Saved entries
□ □ □ □
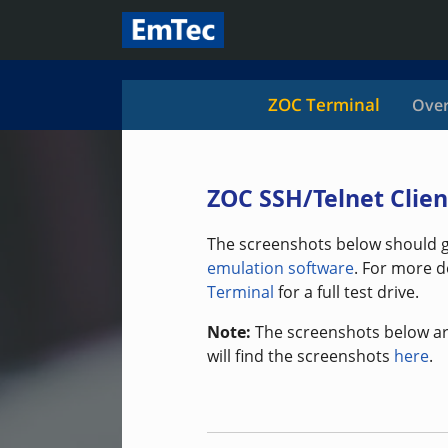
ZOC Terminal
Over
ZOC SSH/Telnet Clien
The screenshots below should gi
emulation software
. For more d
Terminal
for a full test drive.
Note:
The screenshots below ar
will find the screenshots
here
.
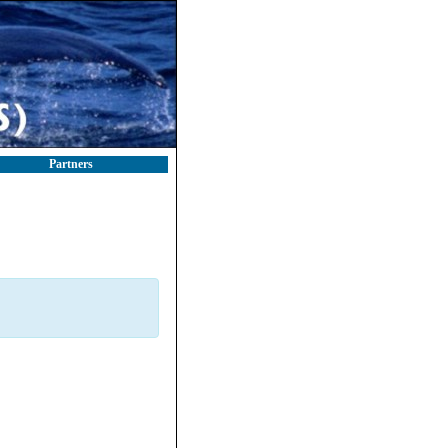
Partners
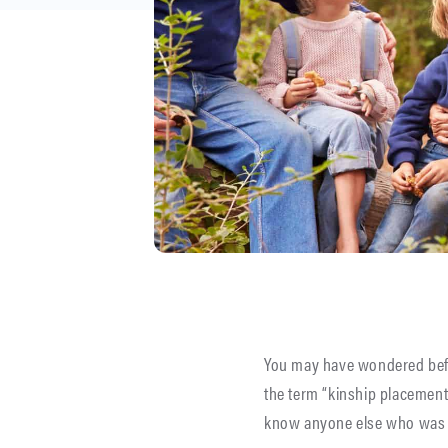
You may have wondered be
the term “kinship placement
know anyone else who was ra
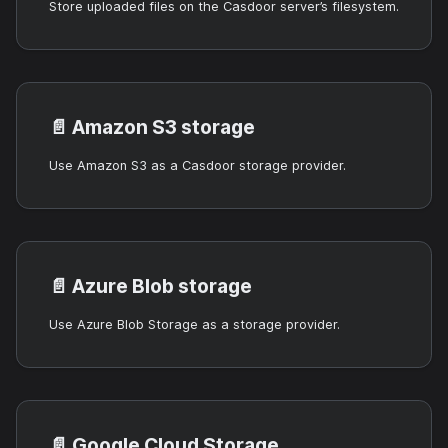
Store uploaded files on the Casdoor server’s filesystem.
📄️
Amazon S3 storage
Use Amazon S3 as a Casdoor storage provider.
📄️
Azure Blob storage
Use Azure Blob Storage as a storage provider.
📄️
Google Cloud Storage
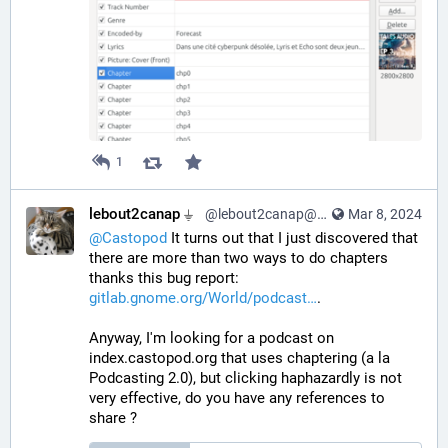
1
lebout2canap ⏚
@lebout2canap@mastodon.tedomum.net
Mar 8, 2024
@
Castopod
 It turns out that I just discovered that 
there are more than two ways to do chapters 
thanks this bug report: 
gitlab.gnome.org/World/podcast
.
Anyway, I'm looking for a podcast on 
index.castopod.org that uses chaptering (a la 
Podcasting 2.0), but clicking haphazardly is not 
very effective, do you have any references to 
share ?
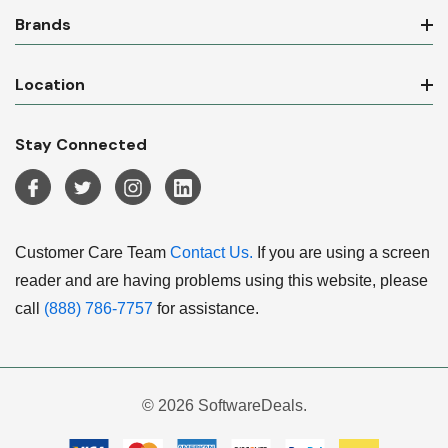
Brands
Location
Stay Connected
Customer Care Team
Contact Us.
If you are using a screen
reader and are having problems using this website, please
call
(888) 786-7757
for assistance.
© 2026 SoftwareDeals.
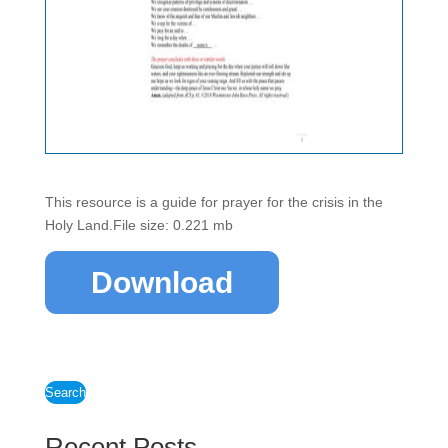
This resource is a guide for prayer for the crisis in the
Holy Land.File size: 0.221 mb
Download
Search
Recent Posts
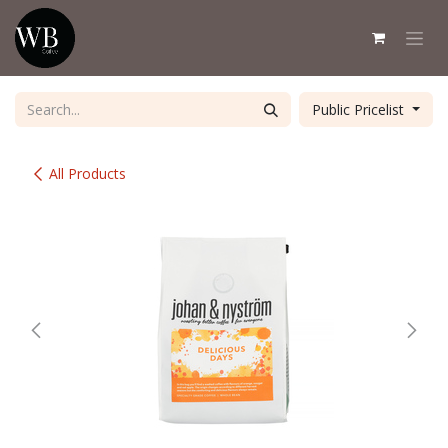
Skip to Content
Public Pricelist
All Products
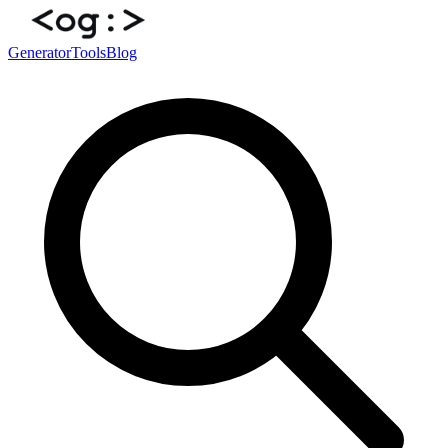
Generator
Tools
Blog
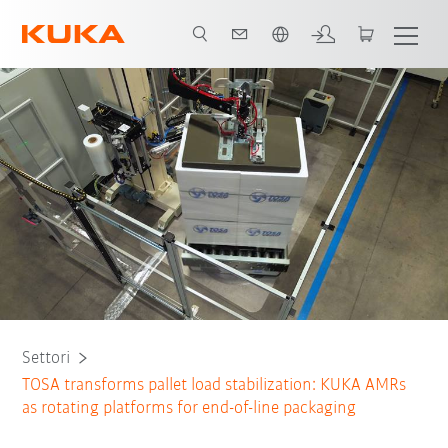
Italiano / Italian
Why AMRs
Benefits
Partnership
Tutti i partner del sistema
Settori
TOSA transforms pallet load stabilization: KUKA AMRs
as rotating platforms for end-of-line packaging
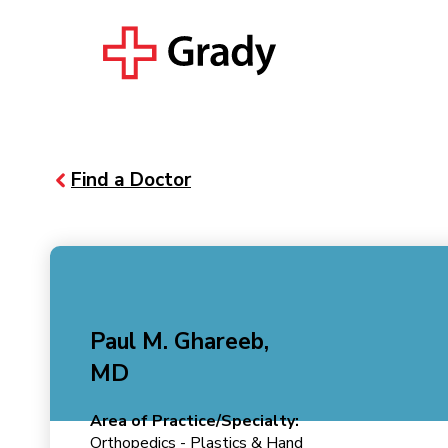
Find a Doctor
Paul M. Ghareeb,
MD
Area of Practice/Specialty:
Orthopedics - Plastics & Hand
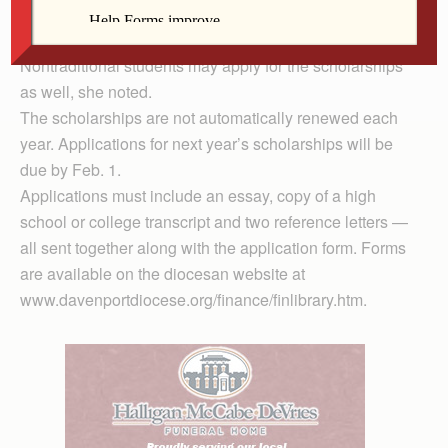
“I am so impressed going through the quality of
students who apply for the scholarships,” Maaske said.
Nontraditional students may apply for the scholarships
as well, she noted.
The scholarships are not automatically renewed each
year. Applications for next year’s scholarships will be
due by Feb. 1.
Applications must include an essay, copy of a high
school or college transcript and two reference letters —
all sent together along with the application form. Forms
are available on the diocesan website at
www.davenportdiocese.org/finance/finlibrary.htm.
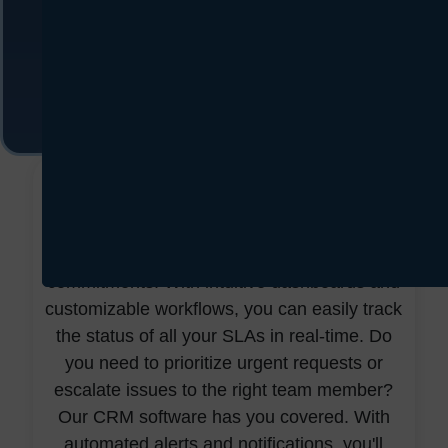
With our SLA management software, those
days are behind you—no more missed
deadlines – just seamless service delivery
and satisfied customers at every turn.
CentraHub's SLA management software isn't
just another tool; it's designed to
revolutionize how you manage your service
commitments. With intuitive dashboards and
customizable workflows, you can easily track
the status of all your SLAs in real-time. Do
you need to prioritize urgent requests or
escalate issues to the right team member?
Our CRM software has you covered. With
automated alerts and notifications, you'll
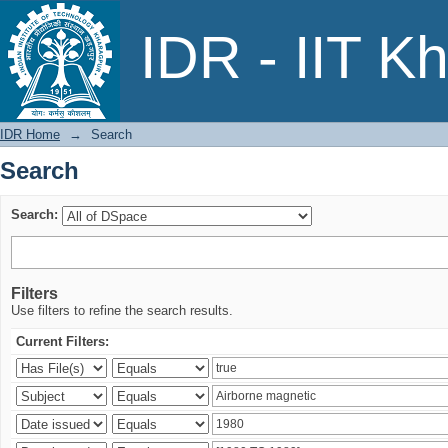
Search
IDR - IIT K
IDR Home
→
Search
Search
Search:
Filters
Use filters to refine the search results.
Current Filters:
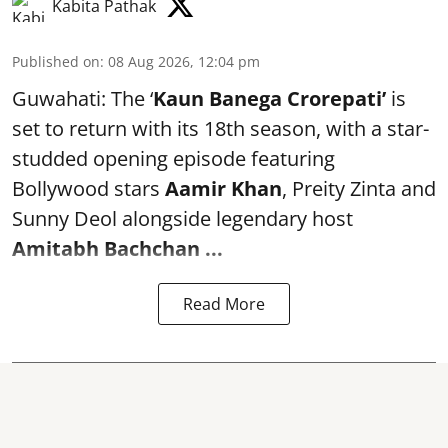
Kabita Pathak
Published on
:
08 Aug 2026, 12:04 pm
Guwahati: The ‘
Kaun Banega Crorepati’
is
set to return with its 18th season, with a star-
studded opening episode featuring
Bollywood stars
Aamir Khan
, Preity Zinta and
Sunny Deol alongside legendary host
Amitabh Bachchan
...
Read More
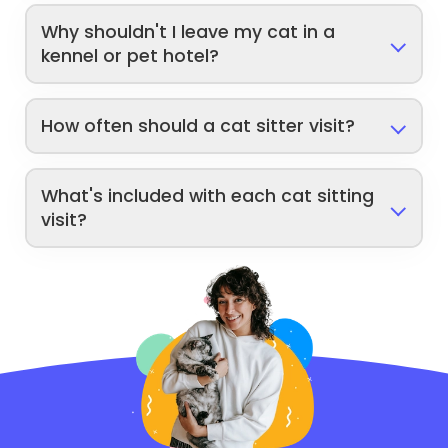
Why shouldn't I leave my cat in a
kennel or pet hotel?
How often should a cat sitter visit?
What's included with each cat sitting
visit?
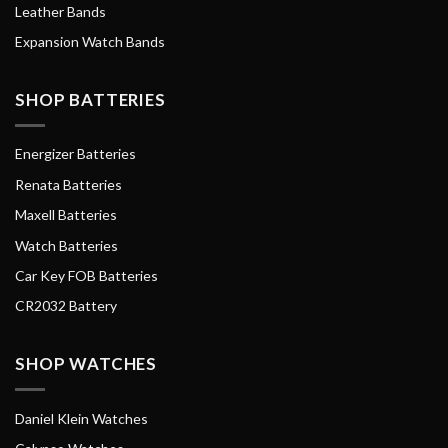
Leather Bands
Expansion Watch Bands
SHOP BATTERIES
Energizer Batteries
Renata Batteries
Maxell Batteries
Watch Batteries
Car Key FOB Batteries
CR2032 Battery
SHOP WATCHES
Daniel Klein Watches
□ □ □ □
** Problem details **
Without including any picture, set down every line above exactly as it stands.

** Result of this exercise **
ZOC Terminal
Over
ZOC SSH/Telnet Clien
The screenshots below should gi
emulation software
. For more d
Terminal
for a full test drive.
Note:
The screenshots below ar
will find the screenshots
here
.
Partners
You may have wondered be
the term “kinship placement
know anyone else who was ra
Store uploaded files on the Casdoor server’s filesystem.
📄️
Amazon S3 storage
Use Amazon S3 as a Casdoor storage provider.
📄️
Azure Blob storage
Use Azure Blob Storage as a storage provider.
📄️
Google Cloud Storage
1
lebout2canap ⏚
@lebout2canap@mastodon.tedomum.net
Mar 8, 2024
@
Castopod
 It turns out that I just discovered that 
there are more than two ways to do chapters 
thanks this bug report: 
gitlab.gnome.org/World/podcast
.
Anyway, I'm looking for a podcast on 
index.castopod.org that uses chaptering (a la 
Podcasting 2.0), but clicking haphazardly is not 
very effective, do you have any references to 
share ?
Brands
Location
Stay Connected
Customer Care Team
Contact Us.
If you are using a screen
reader and are having problems using this website, please
call
(888) 786-7757
for assistance.
© 2026 SoftwareDeals.
This resource is a guide for prayer for the crisis in the
Holy Land.File size: 0.221 mb
Download
Search
Recent Posts
Skip to Content
Public Pricelist
All Products
Generator
Tools
Blog
Italiano / Italian
Why AMRs
Benefits
Partnership
Tutti i partner del sistema
Settori
TOSA transforms pallet load stabilization: KUKA AMRs
as rotating platforms for end-of-line packaging
Find a Doctor
Paul M. Ghareeb,
MD
Area of Practice/Specialty:
Orthopedics - Plastics & Hand
“I am so impressed going through the quality of
students who apply for the scholarships,” Maaske said.
Nontraditional students may apply for the scholarships
as well, she noted.
The scholarships are not automatically renewed each
year. Applications for next year’s scholarships will be
due by Feb. 1.
Applications must include an essay, copy of a high
school or college transcript and two reference letters —
all sent together along with the application form. Forms
are available on the diocesan website at
www.davenportdiocese.org/finance/finlibrary.htm.
With our SLA management software, those
days are behind you—no more missed
deadlines – just seamless service delivery
and satisfied customers at every turn.
CentraHub's SLA management software isn't
just another tool; it's designed to
revolutionize how you manage your service
commitments. With intuitive dashboards and
customizable workflows, you can easily track
the status of all your SLAs in real-time. Do
you need to prioritize urgent requests or
escalate issues to the right team member?
Our CRM software has you covered. With
automated alerts and notifications, you'll
Search
IDR - IIT K
IDR Home
→
Search
Search
Search:
Filters
Use filters to refine the search results.
Current Filters:
Kabita Pathak
Published on
:
08 Aug 2026, 12:04 pm
Guwahati: The ‘
Kaun Banega Crorepati’
is
set to return with its 18th season, with a star-
studded opening episode featuring
Bollywood stars
Aamir Khan
, Preity Zinta and
Sunny Deol alongside legendary host
Amitabh Bachchan
...
Read More
Why shouldn't I leave my cat in a
kennel or pet hotel?
How often should a cat sitter visit?
What's included with each cat sitting
visit?
Leather Bands
Expansion Watch Bands
SHOP BATTERIES
Energizer Batteries
Renata Batteries
Maxell Batteries
Watch Batteries
Car Key FOB Batteries
CR2032 Battery
SHOP WATCHES
Daniel Klein Watches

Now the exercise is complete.